Mais uma vez o Brasil demonstra sua responsabilidade ambiental. Mais uma vez o governo Lula demonstra sua sensibilidade com a salvaguarda do planeta. Mais uma vez o povo brasileiro paga pela transição energética global.

Agora, fazer todo esse esforço sem cobrar contrapartida internacional não é justo. Não é cumprir com o que preconiza o grande objetivo do nosso governo, que é combater a desigualdade, cuidar das pessoas, gerar emprego, gerar renda, fazer inclusão. E diminuir o número de miseráveis que, infelizmente, ainda campeiam pelas várias regiões do país.

Mas tudo isso precisa de dinheiro…
Eu sou a favor. Tudo isso precisa de dinheiro. Não é admissível que não nos deem direito de debater sobre como nós vamos valorar nossa matriz energética. Nós decidimos apostar na economia verde. Vamos reindustrializar o Brasil por meio da energia limpa e renovável.

Sou a favor de tudo aquilo que tiver dentro das possibilidades. E aí quem pode dizer se o Imposto Seletivo é possível, dentro das contas públicas atuais, é o ministro da economia [na verdade, da Fazenda, Fernando Haddad].
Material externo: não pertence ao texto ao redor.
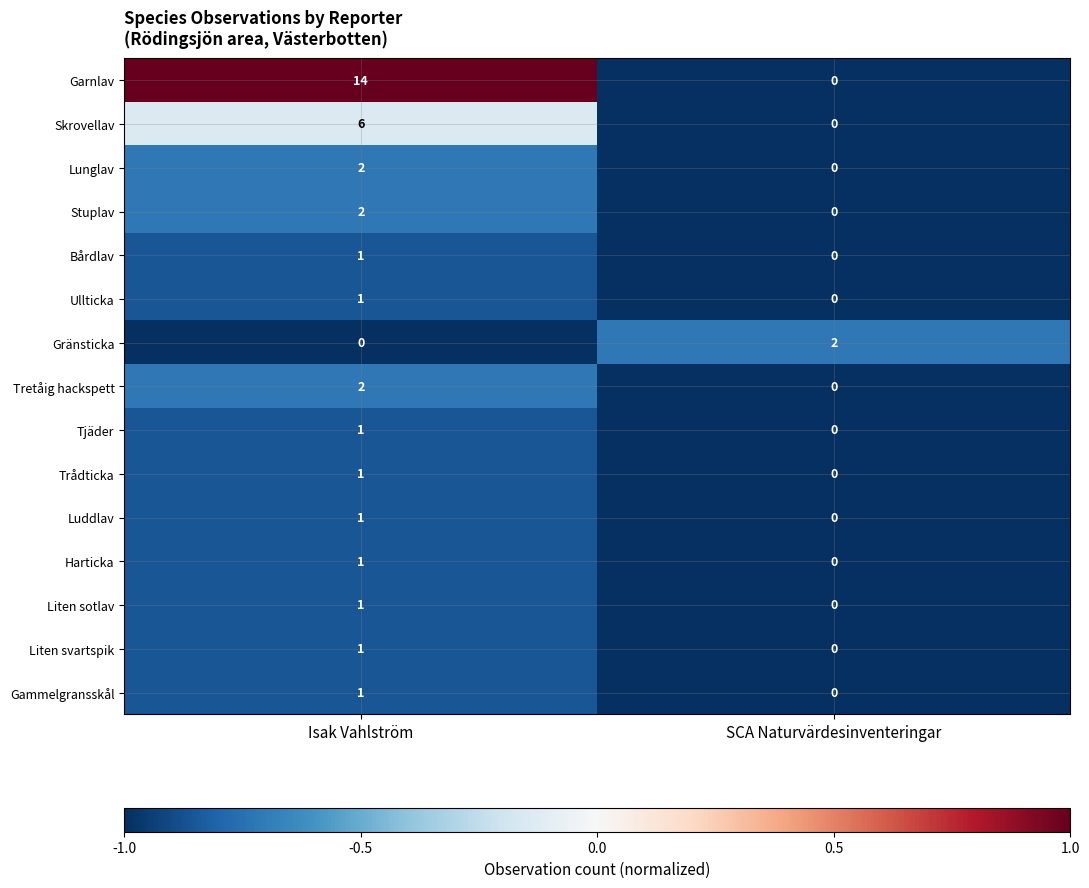

The Tjäder series shows 2 at Isak Vahlström. True or false?

False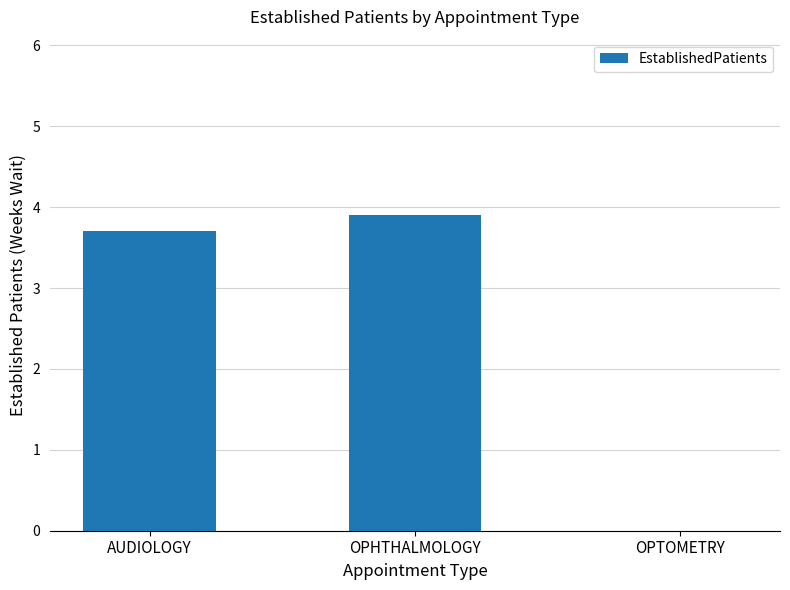

Where does the data first go above 3?

AUDIOLOGY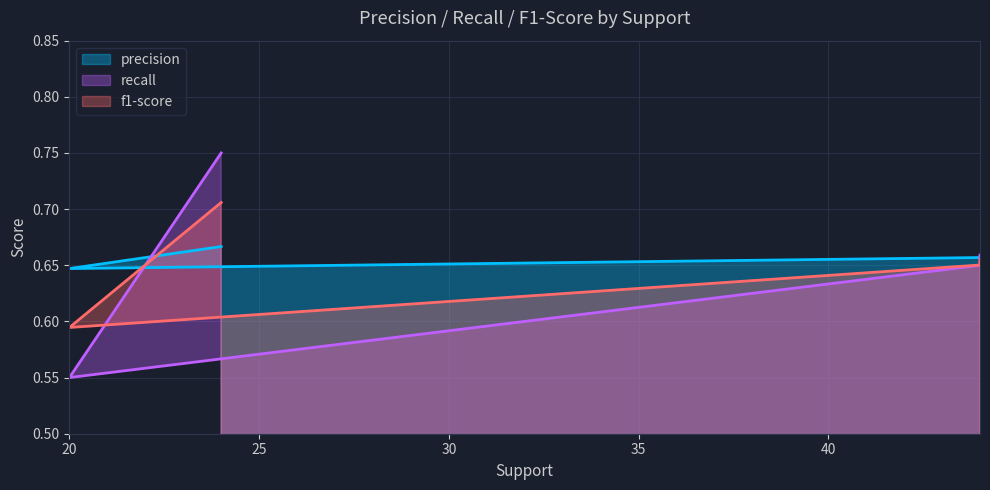

At which category does the chart reach its peak across all series?

24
O que o ministro de Minas e Energia sempre repudia é a tentativa de criminalizar a adequada e ambientalmente correta exploração das nossas riquezas. Isso é inadmissível, é hipocrisia.

Alguém pode defender, em sã consciência, a transição energética sem nióbio? Sem lítio, sem cobalto, sem cobre? Não. Os minerais críticos são imprescindíveis para a transição energética. Agora, como que se conseguem os minerais críticos? Por meio da mineração, que muitas vezes, simplesmente ideologicamente, é criminalizada por alguns.

No momento em que o Brasil e o mundo acordaram, na COP28, a saída gradual dos combustíveis fósseis, como conciliar esses discursos?
Eu estava na COP, e me preocupou muito o documento aprovado no final que apontou para o caminho de triplicar a produção de energia renovável. Me pareceu uma decisão politicamente correta, mas completamente desconectada da realidade do financiamento dos países industrializados comprometidos com o Acordo de Paris em 2009. Porque o número para se triplicar a produção de energia limpa e renovável até 2030, quando se deve cumprir o Acordo de Paris, é US$ 4,2 trilhões.

Os países industrializados se comprometeram a aplicar US$ 100 bilhões por meio do investimento nos fundos de clima, e não fizeram. Transição energética, como o Brasil, ninguém está fazendo no mundo, ninguém.

Agora, transição energética, para dar certo e para que o Acordo de Paris seja cumprido, só no dia em que o presidente Lula for ouvido pelos países industrializados e eles começarem a cumprir os compromissos assumidos em 2009. Nós precisamos criar uma governança global para a transição energética.